No se discute por el trabajador recurrido que en la valoración de la hora ordinaria de trabajo se ha de incluir no sólo el salario base sino la remuneración total que percibe por la prestación de sus servicios, es decir, los complementos salariales excluyendo los extrasalariales, de conformidad con el artículo 26 del Estatuto de los Trabajadores .
La controversia se centra, por tanto, única y exclusivamente en los dos complementos mencionados, respecto a los cuales ya se pronunció esta Sala en sentencia, entre otras, de 14 de enero de 2009 (rec. 1870/08 ), diciendo que tales Pluses (artículos 39 y 41 del Convenio Colectivo) retribuyen una forma determinada de realizar la prestación laboral: a turnos y en horario nocturno (de las veintidós a las seis horas). En definitiva, son complementos que retribuyen la forma de prestación del servicio y, por ello, merecen la calificación de salariales y, en consecuencia, habrán de computarse para calcular el valor de la hora ordinaria de trabajo.

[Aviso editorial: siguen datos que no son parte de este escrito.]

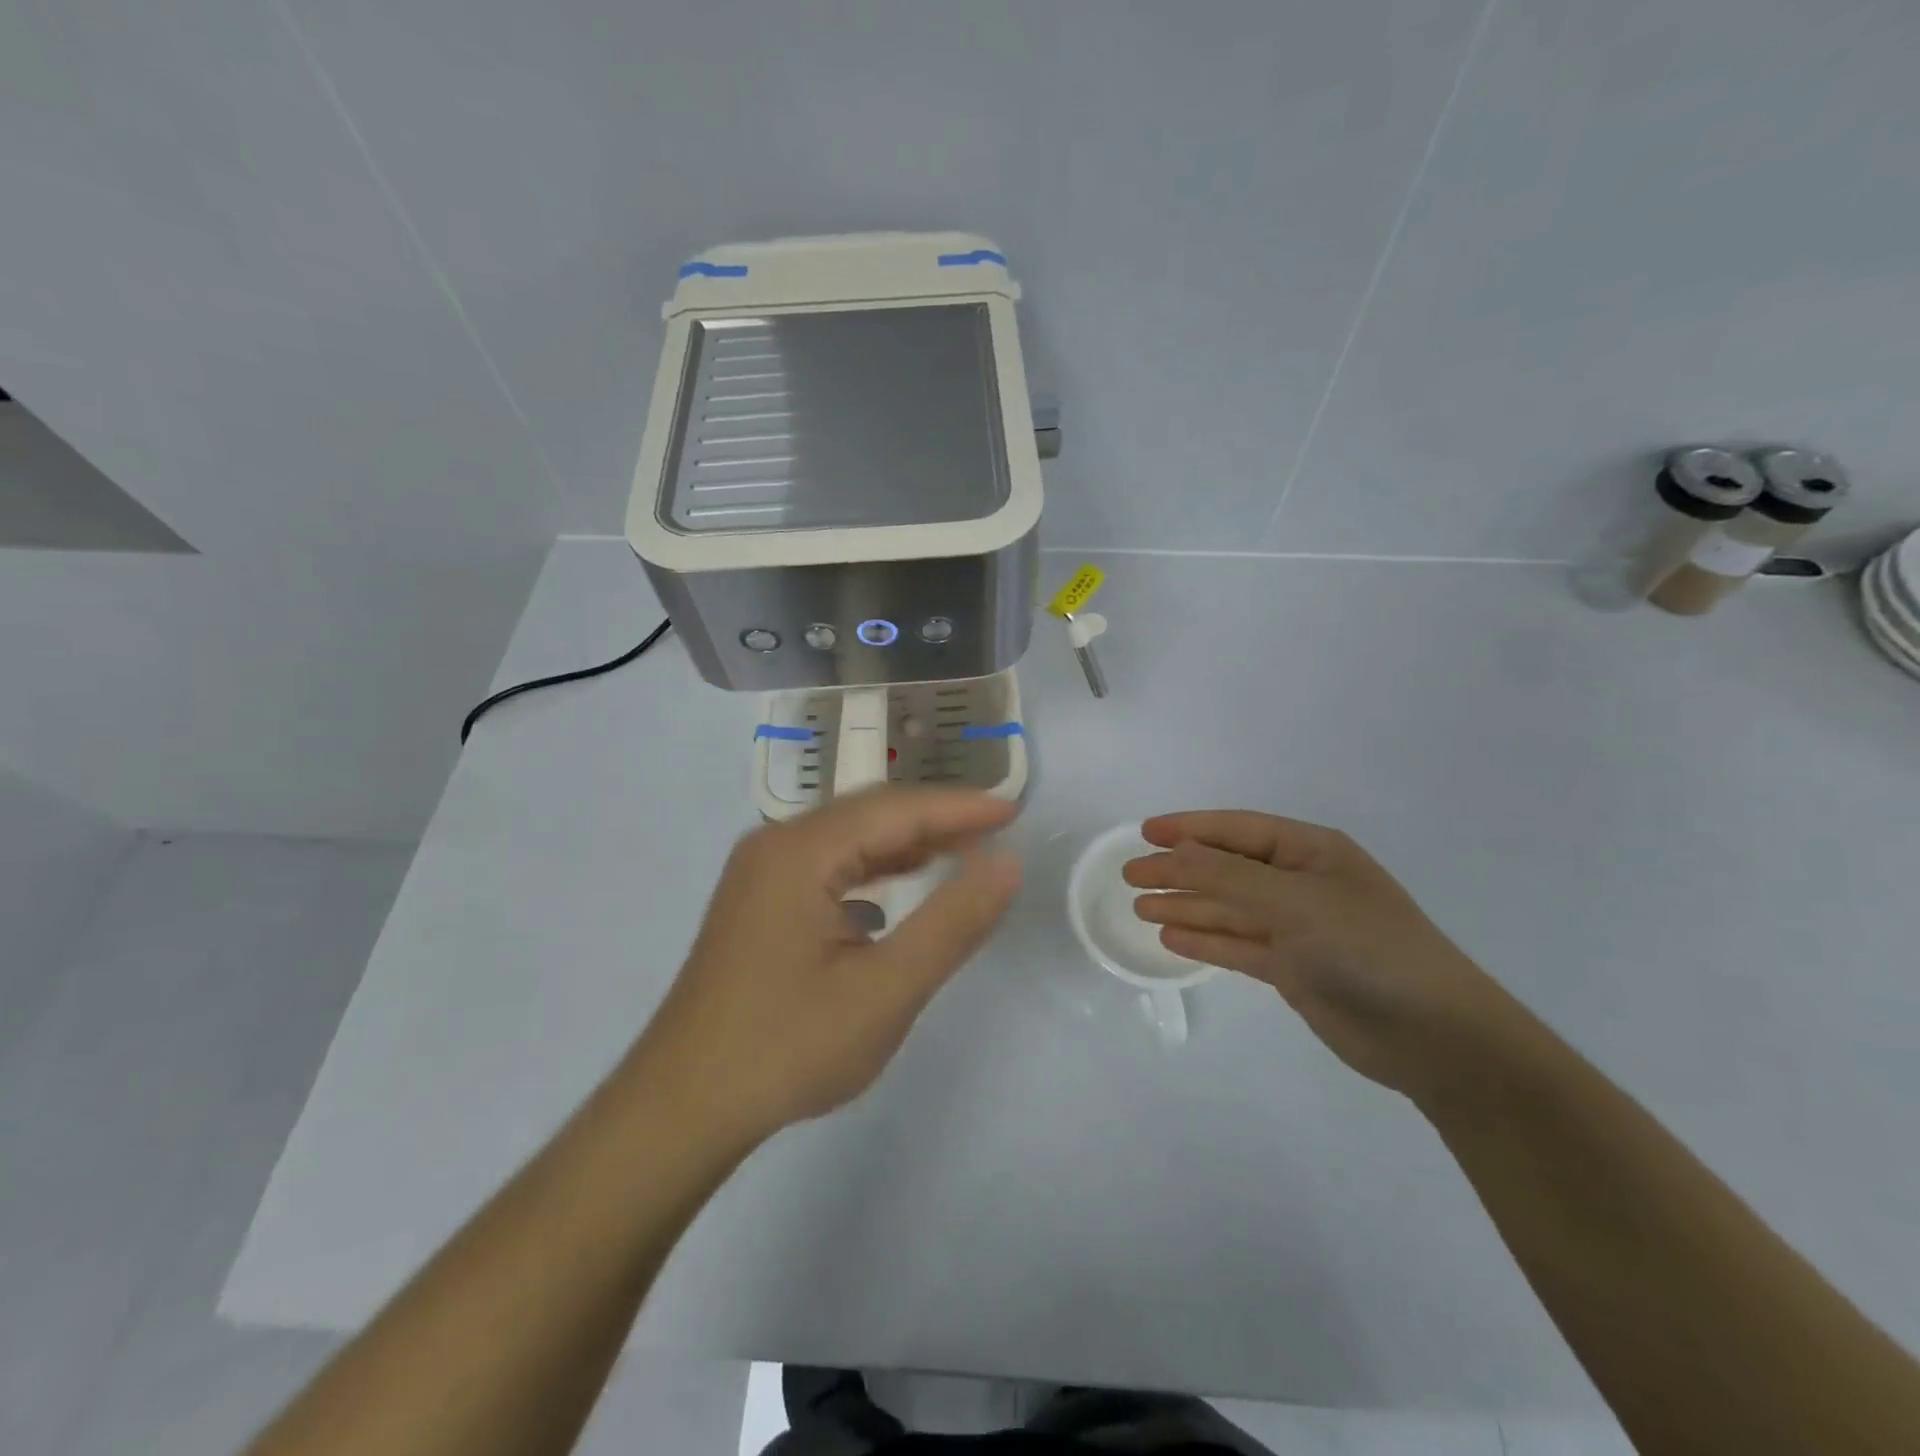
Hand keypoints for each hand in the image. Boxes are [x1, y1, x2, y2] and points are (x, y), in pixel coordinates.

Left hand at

Todo ello lleva a la Sala a la desestimación del recurso formulado por la empresa recurrente y, en consecuencia, a la confirmación de la sentencia impugnada.
Por lo expuesto, y
EN NOMBRE DEL REY
Fallo
Que debemos DESESTIMAR Y DESESTIMAMOS el recurso de suplicación interpuesto por la Letrada de la empresa UNIÓN FENOSA, S.A. contra la sentencia dictada el 14 de noviembre de 2008 por el Juzgado de lo Social núm. 1 de Ponferrada, en los autos núm. 426/08 seguidos sobre ORDINARIO, a instancia de DON Luis Alberto contra la indicada recurrente y, en consecuencia, confirmamos íntegramente la misma.
Acordamos la pérdida de los depósitos y consignaciones constituidos para recurrir y condenamos a la recurrente a abonar a la Letrada del recurrido la cantidad de 300 € en concepto de honorarios.
Notifíquese esta resolución a las partes y a la Fiscalía del Tribunal Superior de Justicia de Castilla y León, y expídase testimonio que quedará unido al rollo de su razón, incorporándose el original al correspondiente libro de sentencias.
Firme que sea esta sentencia, devuélvanse los autos junto con la certificación de aquélla al Juzgado de procedencia para su ejecución.
Así por nuestra sentencia, lo pronunciamos, mandamos y firmamos.
PUBLICACIÓN: En la misma fecha fue leída y publicada la anterior resolución por el Ilmo. Sr/a. Magistrado que la dictó, celebrando Audiencia Pública. Doy fe.